The problem
Give the data again exactly, without images.

___ Data section

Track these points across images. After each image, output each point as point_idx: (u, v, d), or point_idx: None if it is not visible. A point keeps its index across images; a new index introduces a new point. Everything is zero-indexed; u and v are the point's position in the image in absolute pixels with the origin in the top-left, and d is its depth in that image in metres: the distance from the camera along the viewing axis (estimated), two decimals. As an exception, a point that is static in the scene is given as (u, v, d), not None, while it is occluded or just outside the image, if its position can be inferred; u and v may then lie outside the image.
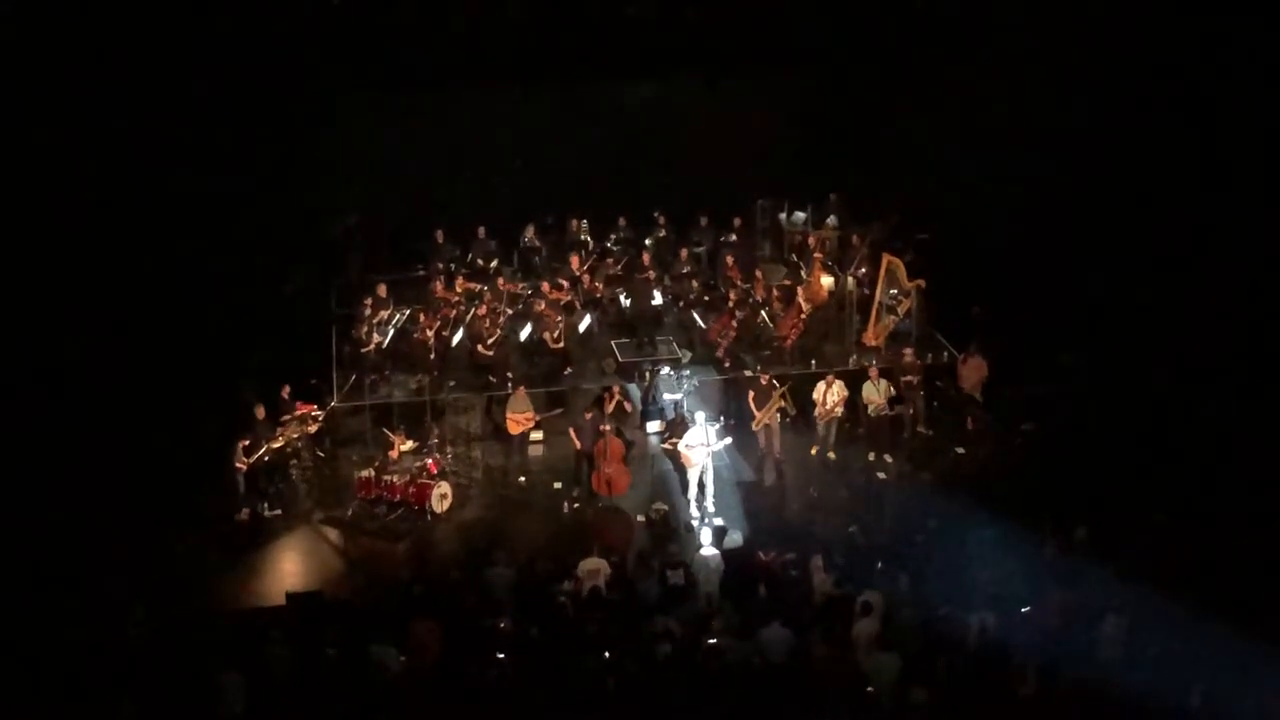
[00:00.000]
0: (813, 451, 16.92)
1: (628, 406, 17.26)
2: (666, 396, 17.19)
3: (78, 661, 11.96)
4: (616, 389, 17.16)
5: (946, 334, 18.82)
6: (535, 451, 17.12)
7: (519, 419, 16.82)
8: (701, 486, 15.69)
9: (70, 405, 15.33)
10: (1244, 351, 16.20)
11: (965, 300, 18.33)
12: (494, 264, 19.83)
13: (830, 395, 16.64)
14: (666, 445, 16.30)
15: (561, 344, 17.95)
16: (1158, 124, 17.16)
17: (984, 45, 18.89)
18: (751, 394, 16.58)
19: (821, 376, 16.95)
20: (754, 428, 16.45)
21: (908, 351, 17.39)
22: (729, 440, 15.84)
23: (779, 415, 16.47)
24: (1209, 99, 16.75)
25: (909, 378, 17.16)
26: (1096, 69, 17.68)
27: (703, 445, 15.52)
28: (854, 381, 16.97)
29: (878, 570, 13.11)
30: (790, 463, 16.71)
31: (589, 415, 16.18)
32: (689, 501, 15.69)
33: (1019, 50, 18.39)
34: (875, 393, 16.85)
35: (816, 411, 16.72)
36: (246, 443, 15.45)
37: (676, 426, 16.27)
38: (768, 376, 16.62)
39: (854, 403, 16.91)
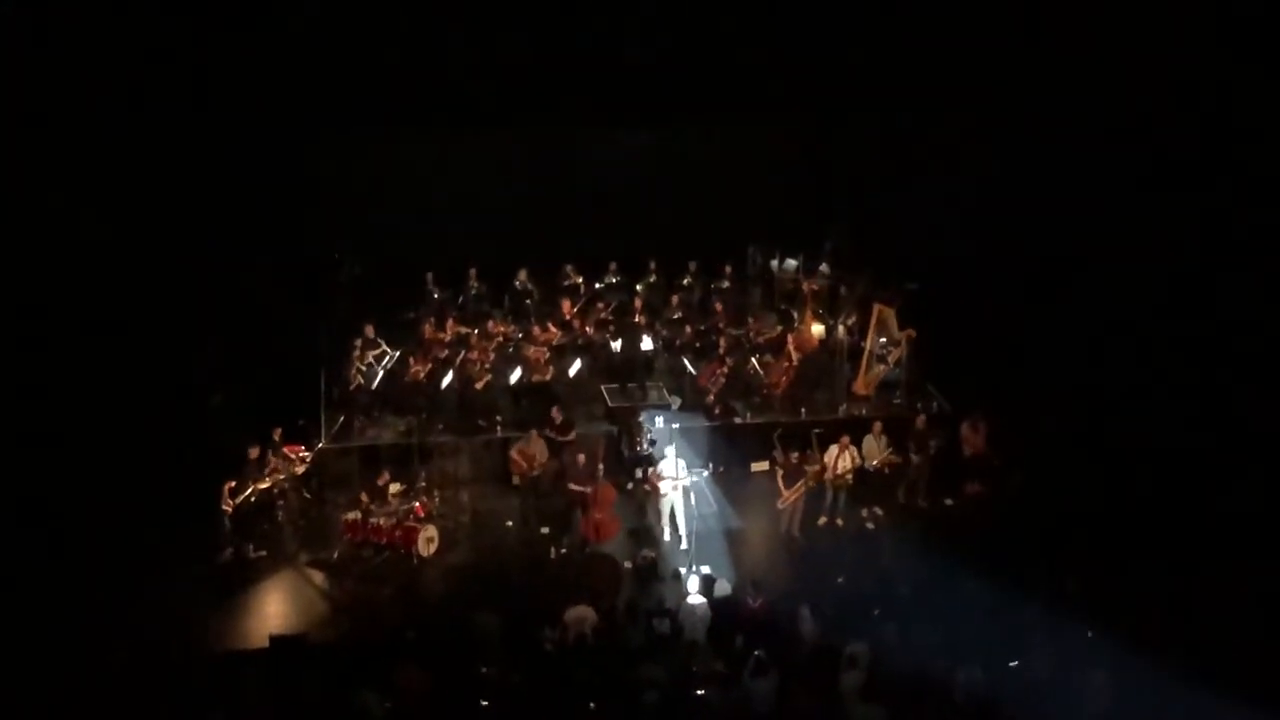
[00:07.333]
0: (820, 522, 16.53)
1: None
2: (648, 431, 17.06)
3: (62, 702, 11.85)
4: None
5: (937, 384, 18.84)
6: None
7: (524, 460, 16.43)
8: (673, 520, 15.84)
9: (57, 442, 15.23)
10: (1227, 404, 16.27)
11: (955, 350, 18.35)
12: (485, 306, 19.85)
13: (843, 461, 16.33)
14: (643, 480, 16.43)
15: (550, 385, 17.89)
16: (1149, 171, 17.25)
17: (975, 96, 19.05)
18: (780, 473, 16.22)
19: (814, 426, 16.85)
20: (780, 506, 16.14)
21: (920, 419, 17.15)
22: (701, 475, 15.83)
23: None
24: (1197, 146, 16.85)
25: (918, 442, 16.86)
26: (1087, 121, 17.82)
27: (671, 479, 15.77)
28: (856, 435, 16.64)
29: (865, 621, 13.06)
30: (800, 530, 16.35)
31: (581, 460, 16.16)
32: (665, 533, 15.87)
33: (1008, 101, 18.54)
34: (876, 449, 16.71)
35: (827, 476, 16.31)
36: (233, 484, 15.41)
37: (652, 460, 16.41)
38: (798, 455, 16.20)
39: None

______

Output
Track these points across images. After each image, output each point as point_idx: (u, v, d), or point_idx: None if it is not visible. A point keeps its index across images; a new index introduces a new point. Everything is zero-indexed; u and v are the point's position in the image in absolute pixels with the origin in the top-left, and d is its depth in that image in metres: the distance from the camera along the viewing axis (estimated), two decimals. As an exception, a point that is static in the scene is given as (u, v, d), not None, while it is occluded or just outside the image, if its position can be inferred; u and v may then lie outside the image.
[00:00.000]
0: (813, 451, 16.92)
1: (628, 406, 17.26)
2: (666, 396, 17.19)
3: (78, 661, 11.96)
4: (616, 389, 17.16)
5: (946, 334, 18.82)
6: (535, 451, 17.12)
7: (519, 419, 16.82)
8: (701, 486, 15.69)
9: (70, 405, 15.33)
10: (1244, 351, 16.20)
11: (965, 300, 18.33)
12: (494, 264, 19.83)
13: (830, 395, 16.64)
14: (666, 445, 16.30)
15: (561, 344, 17.95)
16: (1158, 124, 17.16)
17: (984, 45, 18.89)
18: (751, 394, 16.58)
19: (821, 376, 16.95)
20: (754, 428, 16.45)
21: (908, 351, 17.39)
22: (729, 440, 15.84)
23: (779, 415, 16.47)
24: (1209, 99, 16.75)
25: (909, 378, 17.16)
26: (1096, 69, 17.68)
27: (703, 445, 15.52)
28: (854, 381, 16.97)
29: (878, 570, 13.11)
30: (790, 463, 16.71)
31: (589, 415, 16.18)
32: (689, 501, 15.69)
33: (1019, 50, 18.39)
34: (875, 393, 16.85)
35: (816, 411, 16.72)
36: (246, 443, 15.45)
37: (676, 426, 16.27)
38: (768, 376, 16.62)
39: (854, 403, 16.91)
[00:07.333]
0: (820, 522, 16.53)
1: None
2: (648, 431, 17.06)
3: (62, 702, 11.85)
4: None
5: (937, 384, 18.84)
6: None
7: (524, 460, 16.43)
8: (673, 520, 15.84)
9: (57, 442, 15.23)
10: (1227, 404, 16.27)
11: (955, 350, 18.35)
12: (485, 306, 19.85)
13: (843, 461, 16.33)
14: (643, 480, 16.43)
15: (550, 385, 17.89)
16: (1149, 171, 17.25)
17: (975, 96, 19.05)
18: (780, 473, 16.22)
19: (814, 426, 16.85)
20: (780, 506, 16.14)
21: (920, 419, 17.15)
22: (701, 475, 15.83)
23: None
24: (1197, 146, 16.85)
25: (918, 442, 16.86)
26: (1087, 121, 17.82)
27: (671, 479, 15.77)
28: (856, 435, 16.64)
29: (865, 621, 13.06)
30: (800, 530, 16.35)
31: (581, 460, 16.16)
32: (665, 533, 15.87)
33: (1008, 101, 18.54)
34: (876, 449, 16.71)
35: (827, 476, 16.31)
36: (233, 484, 15.41)
37: (652, 460, 16.41)
38: (798, 455, 16.20)
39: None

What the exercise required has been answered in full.